Segment Open

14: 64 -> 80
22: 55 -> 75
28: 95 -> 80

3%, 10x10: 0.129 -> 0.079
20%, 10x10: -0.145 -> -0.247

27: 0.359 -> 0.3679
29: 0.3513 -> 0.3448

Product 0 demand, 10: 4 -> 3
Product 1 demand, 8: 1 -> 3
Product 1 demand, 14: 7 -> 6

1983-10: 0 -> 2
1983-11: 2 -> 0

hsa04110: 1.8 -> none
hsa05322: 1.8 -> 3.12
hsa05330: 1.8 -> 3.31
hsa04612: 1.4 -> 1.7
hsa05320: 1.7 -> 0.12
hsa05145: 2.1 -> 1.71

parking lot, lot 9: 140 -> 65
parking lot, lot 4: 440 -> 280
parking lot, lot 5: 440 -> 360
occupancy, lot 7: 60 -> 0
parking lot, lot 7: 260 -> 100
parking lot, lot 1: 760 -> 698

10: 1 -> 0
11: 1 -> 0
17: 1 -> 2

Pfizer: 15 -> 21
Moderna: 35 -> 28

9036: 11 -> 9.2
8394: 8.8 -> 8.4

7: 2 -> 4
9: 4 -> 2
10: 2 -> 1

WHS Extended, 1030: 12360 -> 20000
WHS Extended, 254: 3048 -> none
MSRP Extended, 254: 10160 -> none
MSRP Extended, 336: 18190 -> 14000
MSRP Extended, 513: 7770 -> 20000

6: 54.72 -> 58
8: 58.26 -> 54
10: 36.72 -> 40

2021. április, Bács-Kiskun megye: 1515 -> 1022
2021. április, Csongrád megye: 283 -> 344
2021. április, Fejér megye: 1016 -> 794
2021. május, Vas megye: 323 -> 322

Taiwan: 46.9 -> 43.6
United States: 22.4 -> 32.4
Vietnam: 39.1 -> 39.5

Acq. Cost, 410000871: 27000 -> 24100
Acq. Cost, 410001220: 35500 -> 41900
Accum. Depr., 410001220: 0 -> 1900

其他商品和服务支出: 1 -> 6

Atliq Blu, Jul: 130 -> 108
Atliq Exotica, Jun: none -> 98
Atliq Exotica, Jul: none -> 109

Segment Closed

**Your goal**
Starting at the line above that contains "WHS Extended, 1030: 12360 -> 20000", write out each line exactly until the line that contains "Vietnam: 39.1 -> 39.5" has been written, and stop there.

**Result of this task**
WHS Extended, 1030: 12360 -> 20000
WHS Extended, 254: 3048 -> none
MSRP Extended, 254: 10160 -> none
MSRP Extended, 336: 18190 -> 14000
MSRP Extended, 513: 7770 -> 20000

6: 54.72 -> 58
8: 58.26 -> 54
10: 36.72 -> 40

2021. április, Bács-Kiskun megye: 1515 -> 1022
2021. április, Csongrád megye: 283 -> 344
2021. április, Fejér megye: 1016 -> 794
2021. május, Vas megye: 323 -> 322

Taiwan: 46.9 -> 43.6
United States: 22.4 -> 32.4
Vietnam: 39.1 -> 39.5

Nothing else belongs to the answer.